Erotic art has been part of almost every culture on Earth, argues Shea Hennum, a vital part of human self-expression since the very beginning.
With the advent of the internet eroticized comics are now more accessible and acceptable than ever before, notes Hennum, and “many cartoonists are turning to them to explore new artistic ground,” including an unprecedented number of woman.
Erotic comics “exist in a long, rich tradition of erotic and eroticized art, from ancient cave paintings — like a French vulva hailing from 37,000 years ago — to explicit sculptures, pottery, papyrus, daguerreotypes, word carvings, drawings, you name it,” says Hennum.
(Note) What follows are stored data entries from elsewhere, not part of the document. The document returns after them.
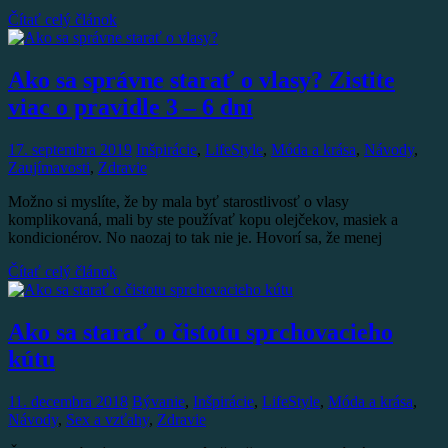
Čítať celý článok
Ako sa správne starať o vlasy? Zistite
viac o pravidle 3 – 6 dní
17. septembra 2019
Inšpirácie
,
LifeStyle
,
Móda a krása
,
Návody
,
Zaujímavosti
,
Zdravie
Možno si myslíte, že by mala byť starostlivosť o vlasy
komplikovaná, mali by ste používať kopu olejčekov, masiek a
kondicionérov. No naozaj to tak nie je. Hovorí sa, že menej
Čítať celý článok
Ako sa starať o čistotu sprchovacieho
kútu
11. decembra 2018
Bývanie
,
Inšpirácie
,
LifeStyle
,
Móda a krása
,
Návody
,
Sex a vzťahy
,
Zdravie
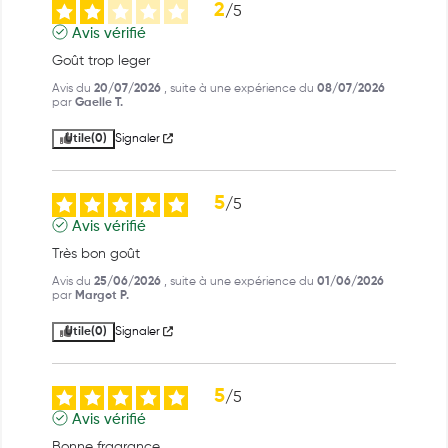
2
/
5
Avis vérifié
Goût trop leger
Avis du
20/07/2026
, suite à une expérience du
08/07/2026
par
Gaelle T.
Utile
(0)
Signaler
5
/
5
Avis vérifié
Très bon goût
Avis du
25/06/2026
, suite à une expérience du
01/06/2026
par
Margot P.
Utile
(0)
Signaler
5
/
5
Avis vérifié
Bonne fragrance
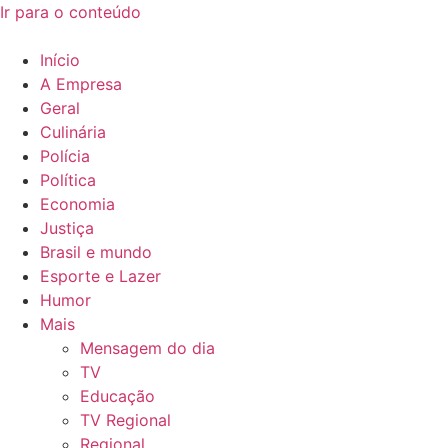
Ir para o conteúdo
Início
A Empresa
Geral
Culinária
Polícia
Política
Economia
Justiça
Brasil e mundo
Esporte e Lazer
Humor
Mais
Mensagem do dia
TV
Educação
TV Regional
Regional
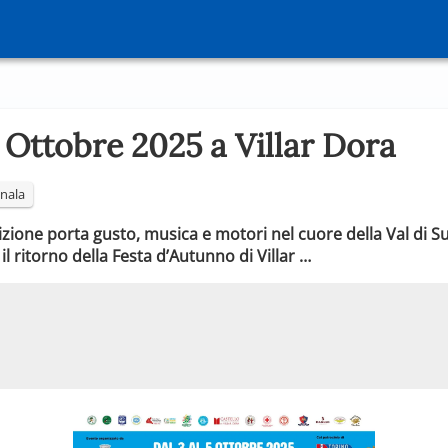
 Ottobre 2025 a Villar Dora
nala
dizione porta gusto, musica e motori nel cuore della Val di Su
l ritorno della Festa d’Autunno di Villar …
While the “Tijuana Bibles” in the early 20th century to the revolutionary comics of the 1960s, comics were constantly breaking new ground and challenging taboos, they were still created primarily by straight men.
“Sex was everywhere, but it was a patriarchal sex; women were still treated and drawn like objects.”
Today, the barrier between “regular” comics and pornography is collapsing, and women are leading the movement, doing away with arbitrary and useless distinctions.
Katie Skelly, cartoonist and author of the Agent series, whose own provocative work helped usher in this new era, perhaps sums it up best: “I’m way less concerned about blending the carnal in with the cerebral. Flesh is like a whole new medium.”